Faute d’avoir compris qu’il fallait assumer le prix social et politique de son atlantisme forcené, les marchés l’ont durement sanctionnée.
Les mêmes constats pourraient s’appliquer à la France. Le projet de loi de finances, totalement irréaliste et passé au forceps du 49-3, pour 2023, n’est guère plus brillant que le “mini-projet” de Truss. Comme en Grande-Bretagne, Macron met en place un “bouclier tarifaire” qui consiste à faire endosser par la dette (donc par les générations futures) le prix de l’atlantisme et de l’insane rupture énergétique brutale ave la Russie. Et comme en Grande-Bretagne, le déficit prend des proportions inimaginables jusqu’ici.
Rappelons le projet macroniste pour 2023 :
Autrement dit, le gouvernement table sur la croissance future pour éponger les déficits, sans envisager une baisse des dépenses publiques en volume. La seule différence majeure avec Truss est que Macron se montre discret sur les baisses d’impôts qu’il pratique (l’essentiel, la suppression de l’ISF, ayant été adopté en 2017…).
Pour le reste, le mini-budget de Truss puise aux mêmes sources “philosophiques” socialo-keynésiennes que la politique économique de Macron. Les initiés savent que tout cela ressemble aux préconisations du Great Reset, à cette différence près que le Great Reset prône des hausses d’impôts pour les plus riches.
Bref, les mêmes causes qu’en Grande-Bretagne pourraient avoir les mêmes effets en France.
Pourquoi le parapluie allemand nous sauve
Une question se pose : pourquoi la France ne subit-elle pas encore le même sort que la Grande-Bretagne ? Parce que, pour répondre simplement, le parapluie de la BCE, c’est-à-dire de l’épargnant allemand, ne protège plus la Grande-Bretagne (même si cette protection fut indirecte entre 1992 et 2020), mais protège encore la France.
Avec le Brexit, en effet, la Grande-Bretagne échappe à tous les mécanismes de mutualisation des risques. La France en bénéficie encore, pour l’instant. En particulier, la France bénéficie du Quantitative Easing (des rachats d’actifs) pratiqués par la BCE, alors que la Banque d’Angleterre avait décidé d’abandonner ces achats.
Il faut comprendre ici que la BCE a pu décupler la taille de son bilan en une dizaine d’années grâce à la confiance que les marchés accordent à l’épargne allemande. Si la France avait été seule, elle n’aurait jamais pu s’endetter de manière aussi importante qu’avec la BCE.

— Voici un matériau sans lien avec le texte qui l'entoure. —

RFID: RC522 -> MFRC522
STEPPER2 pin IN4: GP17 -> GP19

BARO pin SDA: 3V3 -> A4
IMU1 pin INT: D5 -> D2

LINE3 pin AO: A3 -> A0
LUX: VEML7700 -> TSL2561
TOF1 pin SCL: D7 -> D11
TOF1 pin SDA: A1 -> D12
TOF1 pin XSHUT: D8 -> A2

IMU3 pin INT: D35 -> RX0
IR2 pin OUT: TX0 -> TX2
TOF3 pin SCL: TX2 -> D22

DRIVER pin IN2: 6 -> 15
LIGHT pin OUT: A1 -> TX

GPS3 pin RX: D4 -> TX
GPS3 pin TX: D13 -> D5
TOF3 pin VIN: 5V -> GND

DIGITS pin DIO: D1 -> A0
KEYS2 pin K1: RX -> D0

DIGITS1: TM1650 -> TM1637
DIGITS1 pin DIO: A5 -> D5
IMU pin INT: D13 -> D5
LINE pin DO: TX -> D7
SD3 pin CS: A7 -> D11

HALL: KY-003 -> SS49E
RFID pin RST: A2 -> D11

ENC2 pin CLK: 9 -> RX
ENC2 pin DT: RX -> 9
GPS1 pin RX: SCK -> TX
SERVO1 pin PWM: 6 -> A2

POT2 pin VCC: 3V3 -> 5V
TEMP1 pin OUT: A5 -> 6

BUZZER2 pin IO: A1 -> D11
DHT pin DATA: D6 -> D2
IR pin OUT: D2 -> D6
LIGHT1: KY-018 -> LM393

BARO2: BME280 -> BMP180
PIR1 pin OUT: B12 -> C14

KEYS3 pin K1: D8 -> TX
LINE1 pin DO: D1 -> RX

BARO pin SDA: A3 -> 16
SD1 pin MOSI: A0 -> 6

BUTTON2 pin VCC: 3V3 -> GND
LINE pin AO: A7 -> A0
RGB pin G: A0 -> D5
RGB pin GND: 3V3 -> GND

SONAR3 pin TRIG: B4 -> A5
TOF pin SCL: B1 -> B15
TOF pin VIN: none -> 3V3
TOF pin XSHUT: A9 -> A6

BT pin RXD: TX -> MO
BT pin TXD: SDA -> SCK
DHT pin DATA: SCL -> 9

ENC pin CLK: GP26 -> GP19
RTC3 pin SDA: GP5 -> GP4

C’est ce que la Grande-Bretagne vient de douloureusement expérimenter.
Quand cessera le parapluie allemand ?
Une question se pose alors avec vigueur : le parapluie patrimonial allemand est-il éternel, ou bien existe-t-il un risque de le voir se refermer et de laisser la France seule exposée aux marchés ?
C’est tout l’enjeu de la crise qui s’ouvre. Nous avons plusieurs fois évoqué les dissensions de plus en plus apparentes entre les colombes de la BCE, partisanes d’un Quantitative Tightening tardif, et les faucons qui préconisent un resserrement rapide pour lutter contre l’inflation. Notre conviction est que ces dissensions n’en sont qu’à leurs débuts, et qu’elles iront en s’aggravant au fur et à mesure que la crise ukrainienne va dégrader les conditions de vie en Occident.
Dans les douze prochains mois, les voix allemandes contestant le prix de la solidarité avec la France (et l’Italie) devraient s’amplifier. Elles commencent déjà à se faire entendre, comme le montre Edouard Husson aujourd’hui. C’est à ce moment-là (probablement au printemps 2023) qu’il faudra commencer à se faire du souci.
La politique d’Emmanuel Macron est en effet d’autant moins réaliste qu’elle est fondée sur des prévisions de croissance qui sont purement fantaisistes. L’Europe entre en récession, et la survie budgétaire sera beaucoup plus compliquée qu’il ne l’a expliquée aux Français.
Bref, pour l’instant, les invités font semblant de s’amuser au bal de la caste dont la retransmission en direct sur le petit direct endort nos consciences et illumine nos soirées. Mais peu à peu les masques se raidissent, et l’explication finale pourrait être douloureuse pour beaucoup de Français qui croient encore au père Noël budgétaire.